EXTRAIT DU DOCUMENT ::

Karine Tuil : C’est mon métier d’observer les êtres, d’essayer de comprendre leur complexité, leurs doutes, leurs angoisses. J’avais envie, avec ce livre, d’écrire un grand portrait de femme à l’approche de la cinquantaine, une femme puissante, forte de ses convictions et de son intégrité qui va voir ses idéaux se déliter au contact de la réalité. J’aime saisir les êtres au moment où ils vacillent. Ce point de rupture, de fracture, cette zone de conflit social ou intérieur, c’est précisément l’espace où se déploie la littérature et ce qu’elle peut faire naître : un débat démocratique. Je crois que ce que l’on appelle un peu doctement « la crise du milieu de vie » n’est pas un mythe. Il y a parfois, dans la vie d’un être et en particulier d’une femme, cette période de doutes, de vulnérabilité, de remise en question, souvent associée à un désir de réinvention, de vitalité. Alma Revel voit son mariage se déliter et trouve dans une passion amoureuse pour un avocat de la défense un élan nouveau qui représente une soudaine pulsion de vie dans un quotidien habité par la pulsion de mort. Je ne me suis pas inspirée d’une personne en particulier. La frontière entre le réel et la fiction est ténue mais il y a toujours un moment, au cours de l’écriture d’un roman, où vos personnages vous imposent leur logique propre.

LISTING FOURNI ::
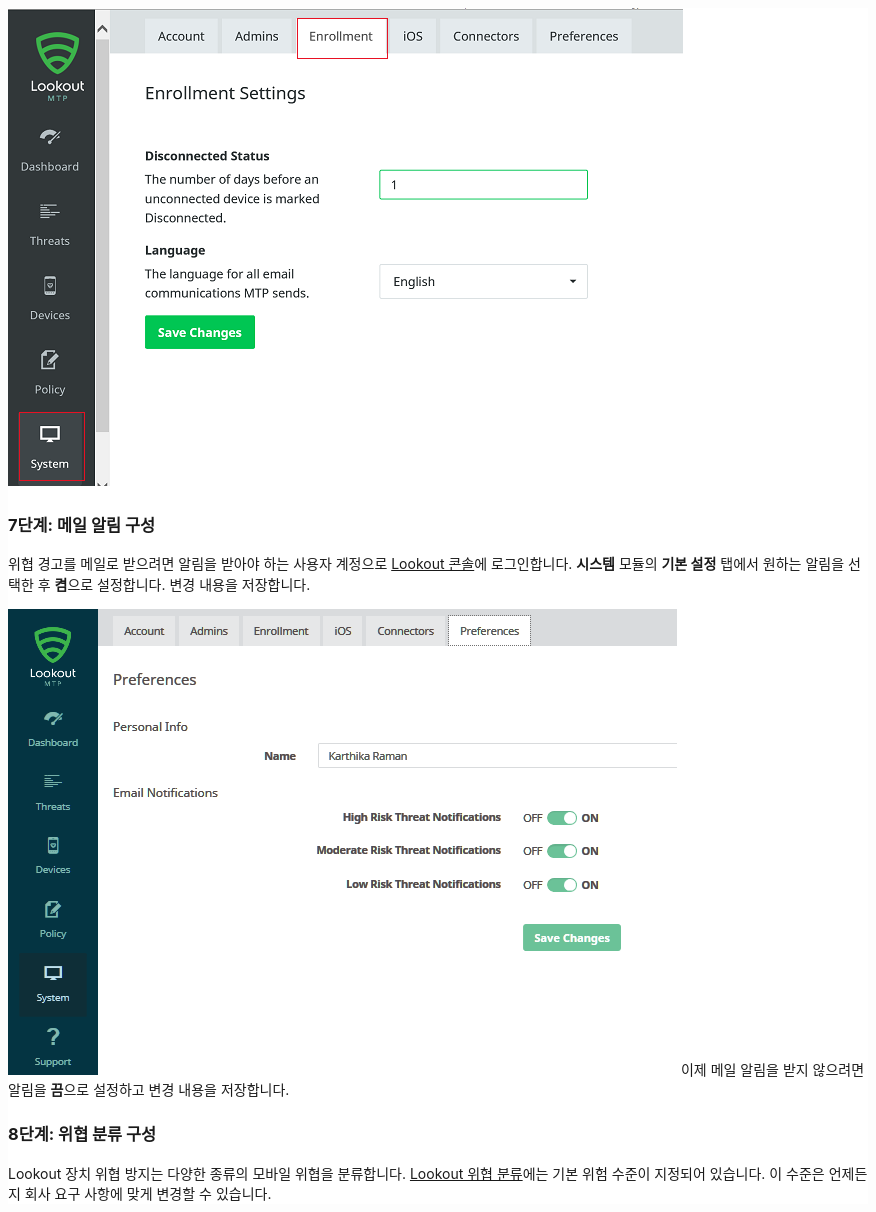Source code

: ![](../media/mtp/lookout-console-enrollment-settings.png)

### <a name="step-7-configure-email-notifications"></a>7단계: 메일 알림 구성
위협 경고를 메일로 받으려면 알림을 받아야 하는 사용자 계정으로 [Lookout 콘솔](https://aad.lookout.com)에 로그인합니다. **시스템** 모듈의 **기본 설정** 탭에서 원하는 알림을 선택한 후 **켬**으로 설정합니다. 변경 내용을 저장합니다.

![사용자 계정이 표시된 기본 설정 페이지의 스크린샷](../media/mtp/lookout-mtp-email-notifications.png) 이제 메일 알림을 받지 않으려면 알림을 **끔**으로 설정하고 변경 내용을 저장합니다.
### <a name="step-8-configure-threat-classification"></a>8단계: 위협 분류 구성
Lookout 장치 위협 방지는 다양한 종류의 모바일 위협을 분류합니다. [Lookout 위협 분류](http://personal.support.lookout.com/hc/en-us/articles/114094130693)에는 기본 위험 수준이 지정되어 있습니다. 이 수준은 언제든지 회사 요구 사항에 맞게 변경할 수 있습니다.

CONSIGNES DE L'EXERCICE ::
1. D'après l'extrait du document, pour qui Alma Revel éprouve-t-elle une passion amoureuse ?
2. Résumez l'extrait du document en deux phrases.
3. Énumérez ce que Karine Tuil dit essayer de comprendre chez les êtres, selon l'extrait du document.

RÉPONSES APPORTÉES ::
1. Pour un avocat de la défense.

2. Karine Tuil dit avoir voulu dresser le portrait d'une femme puissante, proche de la cinquantaine, dont les idéaux se délitent au contact de la réalité, car elle aime saisir les êtres au moment où ils vacillent. Son personnage, Alma Revel, voit son mariage se déliter et trouve un élan nouveau dans une passion pour un avocat de la défense, sans que Karine Tuil se soit inspirée d'une personne en particulier.

3. Leur complexité, leurs doutes et leurs angoisses.